# Ausgangstext
------------
Natürlich lässt sich ein Gebot, das dreitausend Jahren alt ist, nicht ohne weiteres als Anleitung für die Wirtschaft von heute nehmen, die auf völlig anderen Mechanismen beruht. In der agrarischen Gesellschaft des alten Israel gab es noch keine starken Gerichte, keine gut organisierte Polizei, keine soziale Absicherung. Deshalb war jeglicher Besitz etwas äußerst Prekäres: Eine Missernte, eine Seuche unter dem Vieh, und schon war der ehedem Reiche wieder arm, lief sogar Gefahr, versklavt zu werden. Die Freiheit der Menschen war damals unmittelbar mit dem Schutz ihres Eigentums verknüpft. Die evangelische Theologin und Ethikerin Ina Praetorius möchte deshalb das achte Gebot auf seinen ursprünglichen Sinn zurückführen: »Ich meine, dass es beim Diebstahlverbot um das gute Zusammenleben der Menschen geht. Und gut zusammen leben, das vermitteln mir meine Vorfahrinnen und Vorfahren mit diesem Gebot, können wir ihrer Erfahrung nach am besten, wenn wir so etwas wie ‚Eigentum’ respektieren. Ich finde das sehr wichtig: Das Zentrum des Gemeinten ist nicht das Eigentum, sondern das gute Leben.«

Heute hat Eigentum längst nicht mehr nur etwas mit den konkreten Dingen zu tun, die jemand besitzt: ein Haus, Werkzeuge, Vieh. Vielmehr besteht es zum großen Teil aus virtuellen Zahlen, aus Bilanzen, aus Papieren. In der globalisierten Wirtschaft ist der unbedingte Schutz des Eigentums deshalb vielleicht sogar eher eine Gefahr für die Freiheit der Menschen, für das gute Zusammenleben geworden: »Was sich wirklich geändert hat, ist die Macht der Finanzmärkte. Da stehen wir im Augenblick in der Gefahr, dass sich eine indirekte Diktatur bildet« meint der Wirtschaftsexperte Wolfgang Kessler. »Inzwischen werden an der Börse Renditen von 25 Prozent erwartet. Manche Unternehmen gefallen sich darin, 40 Prozent zu erzielen. Das bedeutet aber, dass diese Renditen bezahlt werden müssen, und sie werden von den Arbeitnehmerinnen und Arbeitnehmern bezahlt. Es fließt nämlich dann mehr Geld zu den Kapitaleignern an den Börsen, zu den Aktionären, das dann im Betrieb nicht mehr zur Verfügung steht.« Das sei auch der Grund, warum es immer häufiger vorkomme, dass Unternehmen geschlossen werden, die schwarze Zahlen schreiben, meint Kessler: »Sie erzielen nicht die Renditen, die an der Börse erwartet werden. Und die Leute sind arbeitslos.«

Aber nicht erst in Zeiten von Globalisierung und Finanzspekulationen stellt sich die Frage nach der Legitimation des Eigentums. In der christlichen Tradition hing die Auslegungsgeschichte des achten Gebots schon immer sehr eng mit der Frage zusammen, wem eigentlich was zu Recht gehört: »In der Zeit der Kirchenväter ging man davon aus, dass die Reichen, also diejenigen, die über großes Eigentum verfügten, dieses im Grunde eigentlich zurückgeben müssten an die Armen, oder jedenfalls einen Teil davon«, so Friedhelm Hengsbach. »Das heißt, Almosen geben war – so wurde es von einigen Kirchenvätern verstanden – nichts anderes als die Wiedergutmachung gegenüber denen, die nichts haben, weil, so hieß es: Ihr, die reich seid, habt den Armen das geraubt, was ihnen zusteht, und euer Reichtum ist nichts anderes, als der Raub.«

Auch in der Bibel selbst wird an vielen Stellen deutlich, dass sich das Diebstahlverbot nicht an die Armen und Habenichtse richtet, sondern vor allem an die Besitzenden, an die Kapitaleigner und Arbeitgeber würde man heute sagen: »Ihr sollt nicht stehlen, nicht täuschen und einander nicht betrügen. Der Lohn des Tagelöhners soll nicht über Nacht bis zum Morgen bei dir bleiben. In deinem Weinberg sollst du die abgefallenen Beeren nicht einsammeln. Du sollst sie dem Armen und dem Fremden überlassen«, heißt es im 3. Buch Mose, Kapitel 19. »Du sollst nicht stehlen« ist ein Gebot für Landeigentümer, für Weinbergbesitzer etwa, die Tagelöhner beschäftigen.
------------
# Arbeitsauftrag A
Nennen Sie alle Personen, die im Ausgangstext namentlich erwähnt werden.
# Arbeitsauftrag B
Ändern Sie die Einträge ab ihrer ersten Zeile bis einschließlich der Zeile mit "Reading: 130.96 mm", indem Sie "syringe" durch "pipette" ersetzen. Geben Sie nur diese Zeilen ansonsten unverändert und ohne die Bilder wieder.
------------
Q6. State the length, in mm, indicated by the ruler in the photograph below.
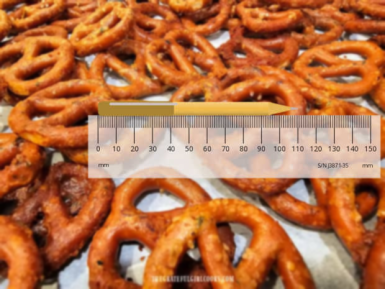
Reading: 110 mm
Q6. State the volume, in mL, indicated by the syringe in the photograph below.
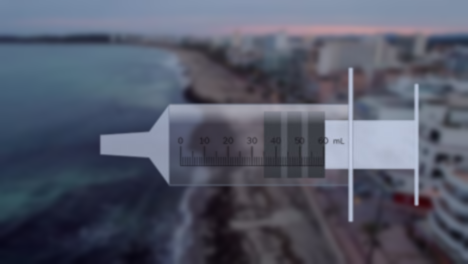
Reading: 35 mL
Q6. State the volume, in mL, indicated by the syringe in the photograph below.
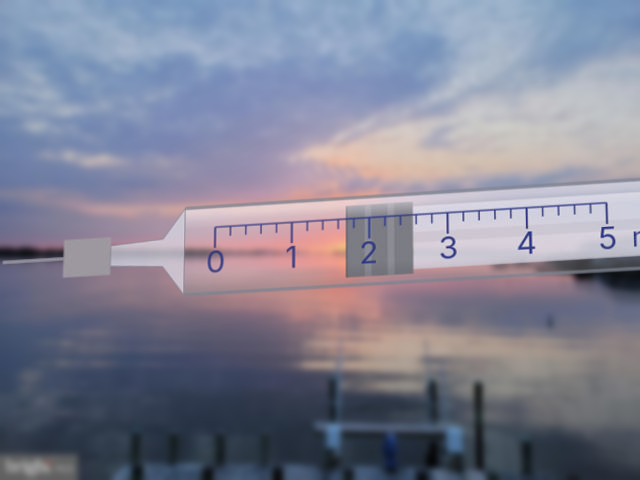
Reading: 1.7 mL
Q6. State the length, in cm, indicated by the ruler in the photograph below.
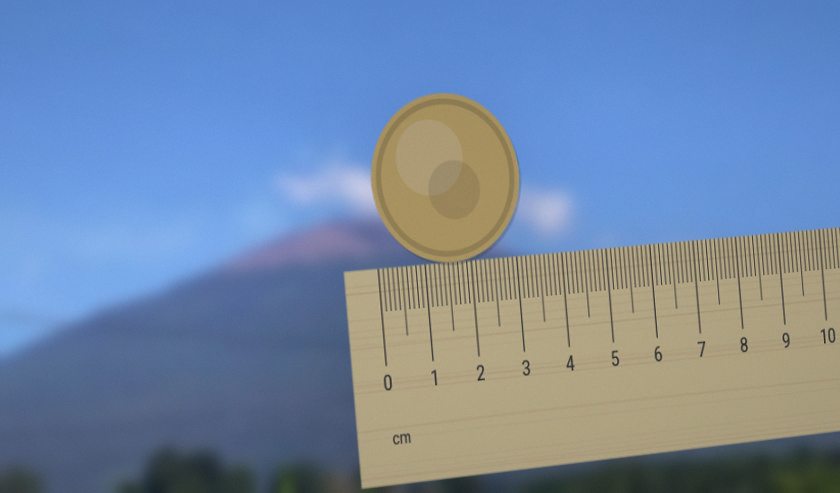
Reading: 3.2 cm
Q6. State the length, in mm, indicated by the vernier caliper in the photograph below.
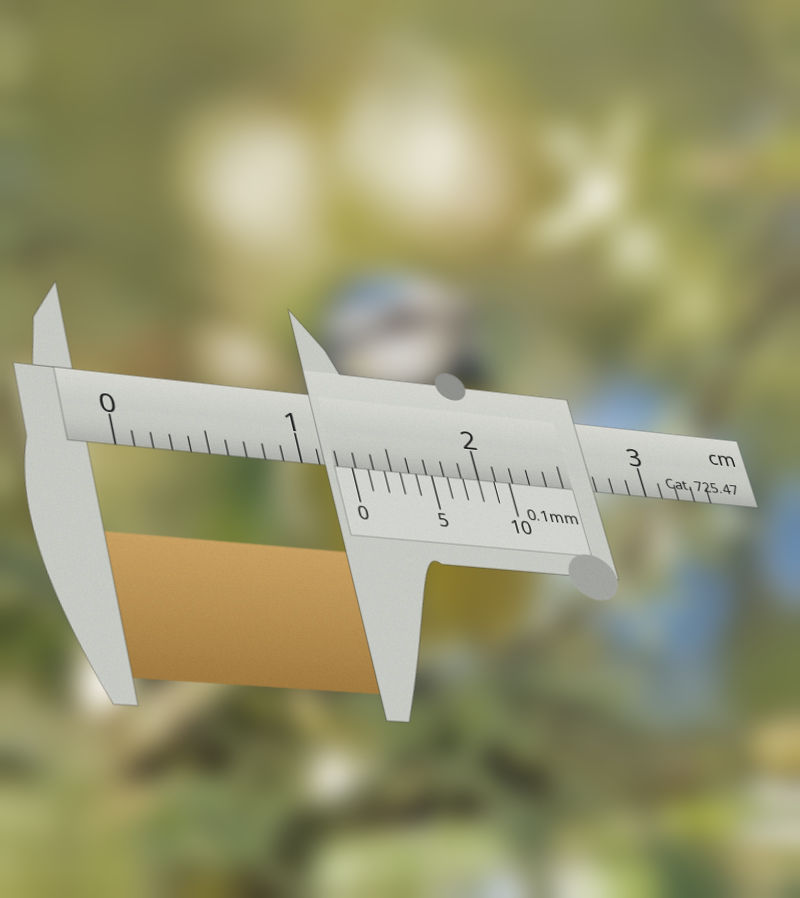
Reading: 12.8 mm
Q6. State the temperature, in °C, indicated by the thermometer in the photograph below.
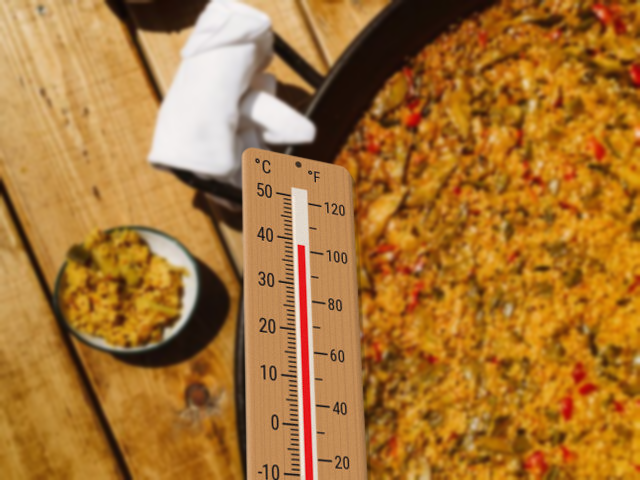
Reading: 39 °C
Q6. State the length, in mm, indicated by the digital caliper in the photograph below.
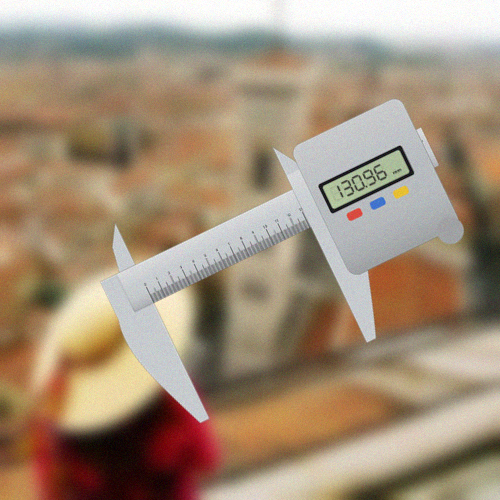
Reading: 130.96 mm
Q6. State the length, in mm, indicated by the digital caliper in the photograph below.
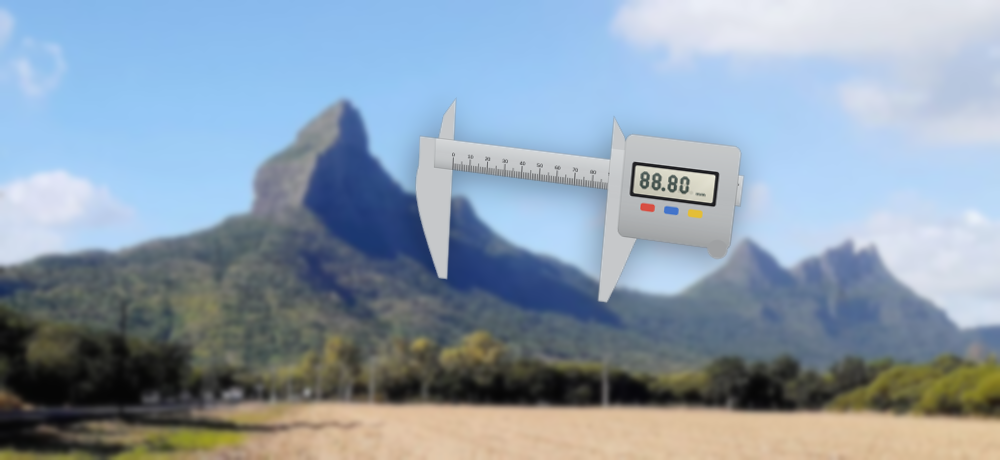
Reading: 88.80 mm
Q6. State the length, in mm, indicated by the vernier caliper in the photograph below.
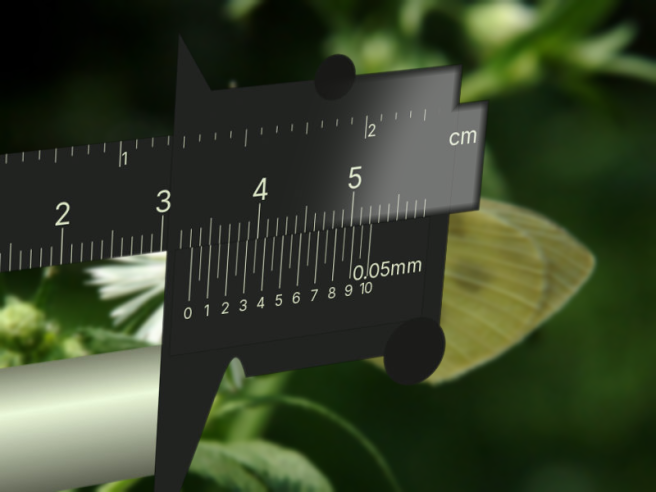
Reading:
------------
# Lösung A
Ina Praetorius, Wolfgang Kessler, Friedhelm Hengsbach

# Lösung B
Q6. State the length, in mm, indicated by the ruler in the photograph below.
Reading: 110 mm
Q6. State the volume, in mL, indicated by the pipette in the photograph below.
Reading: 35 mL
Q6. State the volume, in mL, indicated by the pipette in the photograph below.
Reading: 1.7 mL
Q6. State the length, in cm, indicated by the ruler in the photograph below.
Reading: 3.2 cm
Q6. State the length, in mm, indicated by the vernier caliper in the photograph below.
Reading: 12.8 mm
Q6. State the temperature, in °C, indicated by the thermometer in the photograph below.
Reading: 39 °C
Q6. State the length, in mm, indicated by the digital caliper in the photograph below.
Reading: 130.96 mm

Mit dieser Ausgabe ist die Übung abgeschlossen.